■ **Your instructions**:
For every line in the data below that contains "York", copy the line.

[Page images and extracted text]
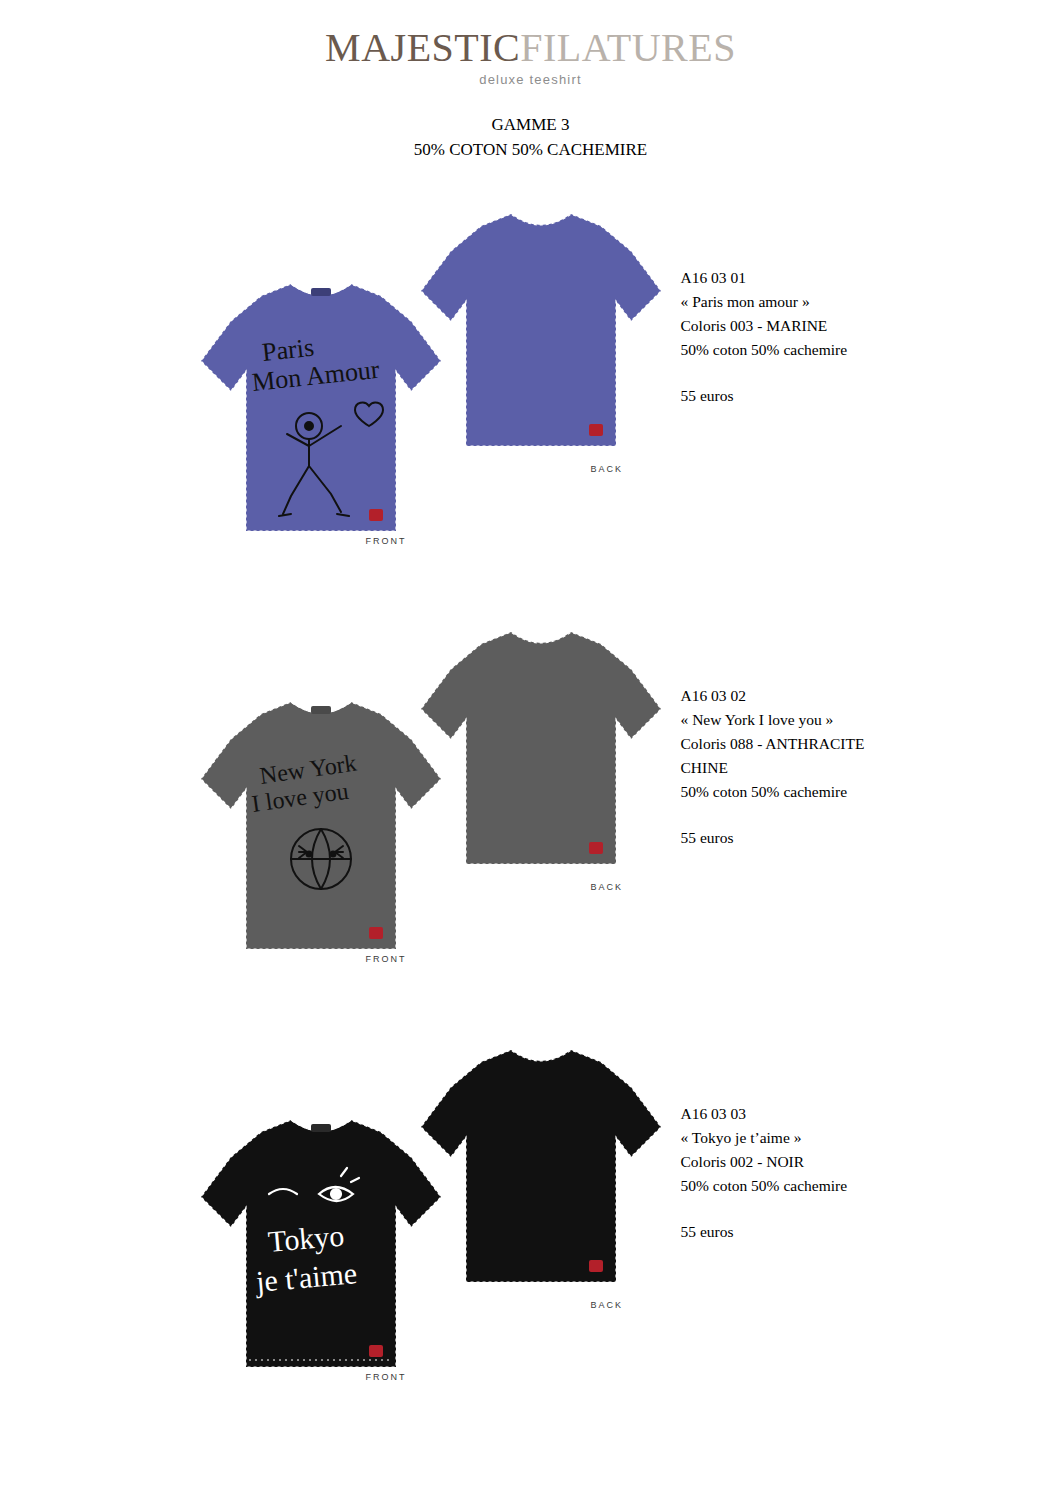MAJESTIC FILATURES
deluxe teeshirt
GAMME 3
50% COTON 50% CACHEMIRE
Paris Mon Amour
BACK
FRONT
A16 03 01
« Paris mon amour »
Coloris 003 - MARINE
50% coton 50% cachemire
55 euros
New York I love you
BACK
FRONT
A16 03 02
« New York I love you »
Coloris 088 - ANTHRACITE CHINE
50% coton 50% cachemire
55 euros
Tokyo je t'aime
BACK
FRONT
A16 03 03
« Tokyo je t’aime »
Coloris 002 - NOIR
50% coton 50% cachemire
55 euros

■ **Solved problem**:
New York I love you
« New York I love you »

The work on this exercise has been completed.